This novel, inspired by the events of the L.A. Riots in 1992, interweaves stories and points of view in a cinematic way (think CRASH or SYRIANA) with the authenticity of actual events told the lens of Gattis’ multi-cultural cast. It makes a wonderful copansion piece to Anna Deavere Smith’s TWILIGHT, her one-woman, multi-character theater piece about the L.A. riots that erupted in the wake of the verdict in the Rodney King case.
And while much of the L.A. riot coverage focused on the clashes between the African-American and Korean communities, this novel also gives us a snapshot of one complicated extended Hispanic family (both blood family and gang affiliations). Gattis has done a terrific job of getting inside the heads of his characters, particularly Lupe (aka Payasa). .
The characters here are complex and mostly sympathetic, and the adage “Live by the gun, die by the gun” has never seemed so apt.
There’s not a whole lot of story here, but what there is, is absorbing. The plot has a lot of different threads that are woven together, with unexpected connections every step of the way. This is a lot like CRASH, and it’s visceral. No one group is singled out as the good or bad guys and Gattis does a terrific job giving us viewpoints from all different directions.
The throughline is the riot itself, and Gattis occasionally jumps around in time, visiting one scene from several different points of view. It’s almost a shock when we see Lupe/Payasa from an outside viewpoint. We’ve been inside her head so long that her behavior, though extreme, seems normal under the circumstances.

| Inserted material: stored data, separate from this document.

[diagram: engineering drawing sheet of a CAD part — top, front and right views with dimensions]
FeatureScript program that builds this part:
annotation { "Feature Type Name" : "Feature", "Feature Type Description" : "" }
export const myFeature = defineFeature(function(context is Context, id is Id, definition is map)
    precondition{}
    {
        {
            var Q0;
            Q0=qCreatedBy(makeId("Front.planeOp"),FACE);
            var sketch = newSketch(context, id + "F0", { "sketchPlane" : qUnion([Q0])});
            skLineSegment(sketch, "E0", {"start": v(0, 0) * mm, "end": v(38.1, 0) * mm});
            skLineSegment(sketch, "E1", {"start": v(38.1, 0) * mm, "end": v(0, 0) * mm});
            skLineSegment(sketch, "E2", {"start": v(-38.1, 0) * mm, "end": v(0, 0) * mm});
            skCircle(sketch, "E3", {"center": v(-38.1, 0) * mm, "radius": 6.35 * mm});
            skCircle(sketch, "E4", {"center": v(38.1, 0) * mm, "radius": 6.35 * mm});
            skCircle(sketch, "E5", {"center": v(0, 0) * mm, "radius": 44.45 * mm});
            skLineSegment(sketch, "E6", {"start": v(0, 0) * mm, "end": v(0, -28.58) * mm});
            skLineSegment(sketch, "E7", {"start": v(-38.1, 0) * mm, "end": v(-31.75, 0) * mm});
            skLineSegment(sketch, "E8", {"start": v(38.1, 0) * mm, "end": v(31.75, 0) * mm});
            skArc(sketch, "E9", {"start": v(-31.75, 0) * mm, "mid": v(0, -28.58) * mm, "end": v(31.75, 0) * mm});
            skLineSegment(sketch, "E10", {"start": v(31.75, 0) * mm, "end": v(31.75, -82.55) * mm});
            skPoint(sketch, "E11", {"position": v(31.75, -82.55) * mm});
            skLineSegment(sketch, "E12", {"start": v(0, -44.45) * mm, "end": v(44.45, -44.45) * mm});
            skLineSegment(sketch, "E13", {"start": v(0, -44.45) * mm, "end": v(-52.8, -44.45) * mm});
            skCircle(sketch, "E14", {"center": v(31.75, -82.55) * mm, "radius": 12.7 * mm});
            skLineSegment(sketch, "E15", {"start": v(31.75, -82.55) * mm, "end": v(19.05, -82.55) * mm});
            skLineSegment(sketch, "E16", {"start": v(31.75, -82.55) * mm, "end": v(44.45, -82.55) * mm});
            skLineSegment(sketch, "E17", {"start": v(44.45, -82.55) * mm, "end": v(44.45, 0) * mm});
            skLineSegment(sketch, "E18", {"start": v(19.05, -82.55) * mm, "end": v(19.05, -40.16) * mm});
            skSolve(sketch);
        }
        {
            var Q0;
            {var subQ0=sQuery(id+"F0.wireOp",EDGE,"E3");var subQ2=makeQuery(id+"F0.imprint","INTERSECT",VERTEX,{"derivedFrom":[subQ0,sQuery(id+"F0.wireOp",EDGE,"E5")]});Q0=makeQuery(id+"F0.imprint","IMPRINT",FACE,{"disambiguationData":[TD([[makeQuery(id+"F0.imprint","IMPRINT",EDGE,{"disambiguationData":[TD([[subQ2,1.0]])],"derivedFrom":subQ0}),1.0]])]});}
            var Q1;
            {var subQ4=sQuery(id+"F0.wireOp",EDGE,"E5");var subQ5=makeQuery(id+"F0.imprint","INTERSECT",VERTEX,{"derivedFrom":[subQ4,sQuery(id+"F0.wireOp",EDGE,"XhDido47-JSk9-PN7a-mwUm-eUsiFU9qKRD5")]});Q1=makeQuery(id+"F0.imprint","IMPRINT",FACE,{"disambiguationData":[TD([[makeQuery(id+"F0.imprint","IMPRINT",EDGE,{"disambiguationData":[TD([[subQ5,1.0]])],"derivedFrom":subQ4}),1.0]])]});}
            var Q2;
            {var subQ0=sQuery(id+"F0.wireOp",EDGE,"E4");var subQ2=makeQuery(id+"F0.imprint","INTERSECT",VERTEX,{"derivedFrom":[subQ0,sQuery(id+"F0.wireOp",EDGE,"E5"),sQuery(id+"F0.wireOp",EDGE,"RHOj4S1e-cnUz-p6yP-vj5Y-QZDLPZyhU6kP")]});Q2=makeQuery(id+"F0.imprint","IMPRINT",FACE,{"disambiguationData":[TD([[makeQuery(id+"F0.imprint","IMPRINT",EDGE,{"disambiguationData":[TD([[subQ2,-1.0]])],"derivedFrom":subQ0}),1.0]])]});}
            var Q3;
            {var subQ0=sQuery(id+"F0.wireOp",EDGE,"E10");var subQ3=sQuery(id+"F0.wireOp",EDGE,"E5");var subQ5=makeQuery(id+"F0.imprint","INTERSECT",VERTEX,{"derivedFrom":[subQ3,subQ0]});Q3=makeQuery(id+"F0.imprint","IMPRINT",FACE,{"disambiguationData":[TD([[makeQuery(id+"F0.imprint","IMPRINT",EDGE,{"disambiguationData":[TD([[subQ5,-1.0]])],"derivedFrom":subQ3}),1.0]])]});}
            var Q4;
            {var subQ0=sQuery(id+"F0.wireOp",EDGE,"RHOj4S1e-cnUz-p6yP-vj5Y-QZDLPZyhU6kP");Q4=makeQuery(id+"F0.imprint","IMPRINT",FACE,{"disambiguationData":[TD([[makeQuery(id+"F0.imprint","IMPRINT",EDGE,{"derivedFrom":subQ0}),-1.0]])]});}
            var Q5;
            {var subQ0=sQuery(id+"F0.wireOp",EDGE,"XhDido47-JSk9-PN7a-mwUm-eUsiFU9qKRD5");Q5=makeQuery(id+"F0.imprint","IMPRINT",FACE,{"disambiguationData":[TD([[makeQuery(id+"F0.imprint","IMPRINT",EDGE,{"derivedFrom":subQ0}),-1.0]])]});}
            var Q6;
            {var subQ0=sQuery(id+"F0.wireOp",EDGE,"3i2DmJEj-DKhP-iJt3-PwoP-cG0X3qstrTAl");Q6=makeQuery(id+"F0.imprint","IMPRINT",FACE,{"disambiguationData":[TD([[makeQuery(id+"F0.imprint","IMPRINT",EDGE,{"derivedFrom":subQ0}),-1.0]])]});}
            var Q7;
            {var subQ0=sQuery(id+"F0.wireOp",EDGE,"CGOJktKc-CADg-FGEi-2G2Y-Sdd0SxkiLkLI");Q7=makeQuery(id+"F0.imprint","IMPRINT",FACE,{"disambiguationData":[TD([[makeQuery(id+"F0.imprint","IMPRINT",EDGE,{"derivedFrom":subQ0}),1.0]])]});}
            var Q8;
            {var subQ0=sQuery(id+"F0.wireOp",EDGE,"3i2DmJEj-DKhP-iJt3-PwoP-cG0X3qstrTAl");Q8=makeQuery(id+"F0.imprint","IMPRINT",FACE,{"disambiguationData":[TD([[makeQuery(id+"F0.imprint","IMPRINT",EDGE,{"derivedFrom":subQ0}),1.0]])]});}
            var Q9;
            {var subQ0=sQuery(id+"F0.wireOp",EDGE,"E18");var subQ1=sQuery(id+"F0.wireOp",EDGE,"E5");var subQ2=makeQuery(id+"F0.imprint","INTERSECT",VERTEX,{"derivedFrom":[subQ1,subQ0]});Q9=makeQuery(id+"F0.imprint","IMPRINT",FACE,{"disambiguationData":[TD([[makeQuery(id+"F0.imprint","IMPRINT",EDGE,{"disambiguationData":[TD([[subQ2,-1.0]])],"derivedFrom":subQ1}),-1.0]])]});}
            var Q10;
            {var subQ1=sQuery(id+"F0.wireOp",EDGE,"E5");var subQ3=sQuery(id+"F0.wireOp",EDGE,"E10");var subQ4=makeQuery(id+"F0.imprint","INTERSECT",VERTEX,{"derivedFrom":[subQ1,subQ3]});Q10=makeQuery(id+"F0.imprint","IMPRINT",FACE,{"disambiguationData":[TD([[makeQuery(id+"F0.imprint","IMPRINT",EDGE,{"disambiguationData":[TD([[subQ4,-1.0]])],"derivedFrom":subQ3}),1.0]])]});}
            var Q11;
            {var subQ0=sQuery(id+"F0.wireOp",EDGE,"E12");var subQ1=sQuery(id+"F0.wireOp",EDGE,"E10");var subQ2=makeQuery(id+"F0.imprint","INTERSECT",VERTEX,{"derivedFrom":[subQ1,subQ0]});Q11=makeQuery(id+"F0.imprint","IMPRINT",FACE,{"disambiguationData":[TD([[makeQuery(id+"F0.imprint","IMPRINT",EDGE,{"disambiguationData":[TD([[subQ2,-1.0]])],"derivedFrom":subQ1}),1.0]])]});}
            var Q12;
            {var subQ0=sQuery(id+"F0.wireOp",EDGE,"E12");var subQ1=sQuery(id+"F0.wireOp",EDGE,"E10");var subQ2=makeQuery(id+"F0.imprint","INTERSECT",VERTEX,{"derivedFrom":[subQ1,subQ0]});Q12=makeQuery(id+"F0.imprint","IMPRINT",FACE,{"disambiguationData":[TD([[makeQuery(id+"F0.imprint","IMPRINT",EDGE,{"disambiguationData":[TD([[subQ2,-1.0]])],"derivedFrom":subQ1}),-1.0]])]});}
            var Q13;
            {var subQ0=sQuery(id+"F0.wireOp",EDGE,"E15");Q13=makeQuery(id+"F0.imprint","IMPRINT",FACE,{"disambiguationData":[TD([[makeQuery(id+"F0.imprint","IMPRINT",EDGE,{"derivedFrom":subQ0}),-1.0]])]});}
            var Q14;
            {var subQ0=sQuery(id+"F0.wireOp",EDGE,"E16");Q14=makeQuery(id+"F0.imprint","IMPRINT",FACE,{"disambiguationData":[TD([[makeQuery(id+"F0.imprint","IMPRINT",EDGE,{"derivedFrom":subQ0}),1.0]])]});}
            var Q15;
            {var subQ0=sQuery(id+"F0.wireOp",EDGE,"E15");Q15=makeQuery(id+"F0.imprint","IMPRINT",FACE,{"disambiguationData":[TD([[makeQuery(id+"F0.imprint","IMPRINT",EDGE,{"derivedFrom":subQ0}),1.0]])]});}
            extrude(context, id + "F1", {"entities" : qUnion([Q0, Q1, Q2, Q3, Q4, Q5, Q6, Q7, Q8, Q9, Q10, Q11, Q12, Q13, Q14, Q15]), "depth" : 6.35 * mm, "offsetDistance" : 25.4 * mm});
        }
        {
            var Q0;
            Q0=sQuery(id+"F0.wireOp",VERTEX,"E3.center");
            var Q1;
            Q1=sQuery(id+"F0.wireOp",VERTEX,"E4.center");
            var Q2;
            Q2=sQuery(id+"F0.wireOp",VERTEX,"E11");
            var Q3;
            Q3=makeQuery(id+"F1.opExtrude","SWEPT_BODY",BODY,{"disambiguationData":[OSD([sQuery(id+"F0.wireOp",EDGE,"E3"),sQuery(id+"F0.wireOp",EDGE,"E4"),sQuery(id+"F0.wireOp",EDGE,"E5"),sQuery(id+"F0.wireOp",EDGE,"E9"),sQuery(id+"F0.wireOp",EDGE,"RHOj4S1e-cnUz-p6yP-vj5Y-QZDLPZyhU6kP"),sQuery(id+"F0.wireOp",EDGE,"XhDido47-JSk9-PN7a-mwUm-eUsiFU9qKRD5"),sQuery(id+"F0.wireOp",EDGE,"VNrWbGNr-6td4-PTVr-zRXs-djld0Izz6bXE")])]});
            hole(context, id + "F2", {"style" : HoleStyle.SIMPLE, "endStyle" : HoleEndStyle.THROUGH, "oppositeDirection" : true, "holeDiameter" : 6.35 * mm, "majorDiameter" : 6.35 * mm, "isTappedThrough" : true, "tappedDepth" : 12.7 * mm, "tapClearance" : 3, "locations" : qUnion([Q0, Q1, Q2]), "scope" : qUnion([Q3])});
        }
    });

The writer also takes us inside the heads of several characters in their dying moments and while that sounds gimmicky, it’s also very, very effective. It would be easy to dismiss the gangbangers around Payasa as simple thugs but they’re a lot more than that.
There are some very strong female roles here and they run the gamut from totally sympathetic—single mom Gloria who cares about her job and is beginning to care about firefighter Anthony—to the totally broken, like Cecilia.
This is just terrific character-driven fiction and a must-read for anyone who remembers the riots.